李白は舞台を南方から北方に移し、玉門関の先へ出征している夫を思いやる妻の詩に仕立てました。

この詩は、もともと四首の連作で、「春・夏・秋・冬」を歌った詩です。これはその三首目。秋を歌っています。長安にいる妻が、遠く玉門間の向こうに戦争に行っている夫を思いやって愁いに沈んでいる内容です。長安の町中を月の光が照らし、あちらでもこちらでもポンポンと衣を叩く砧の音が聞こえてくる…。雰囲気がある詩ですね。

砧の音は最近では聞きませんが、衣替えの季節に衣を台に載せてポンポンと木槌で叩き、生地をやわらかくしたり光沢を出したりしました。

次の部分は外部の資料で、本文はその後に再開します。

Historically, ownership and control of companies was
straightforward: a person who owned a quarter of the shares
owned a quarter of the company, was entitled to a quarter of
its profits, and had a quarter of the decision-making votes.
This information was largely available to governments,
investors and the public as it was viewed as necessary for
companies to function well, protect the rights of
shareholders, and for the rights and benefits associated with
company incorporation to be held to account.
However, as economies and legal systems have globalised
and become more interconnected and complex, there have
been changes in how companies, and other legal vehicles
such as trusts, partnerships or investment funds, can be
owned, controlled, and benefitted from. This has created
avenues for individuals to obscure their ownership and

昔の衣はゴワゴワと硬かったので、特にこの作業が必要でした。

その、砧の音が、ポンポンと響いて、秋の情緒をかもし出しているのです。

砧の音に情緒を感じる感性は、漢詩から和歌にも取り入れられました。

み吉野の山の秋風さ夜ふけてふるさと寒く衣うつなり

参議雅経。飛鳥井雅経。鎌倉時代の公卿で、蹴鞠の大家としても知られる人物の歌です。吉野山から秋風が寒々と吹き降ろし、古都吉野では寒々と衣を打つ砧の音がする。百人一首に採られたこの歌は、李白の「子夜呉歌」を念頭においているように思います。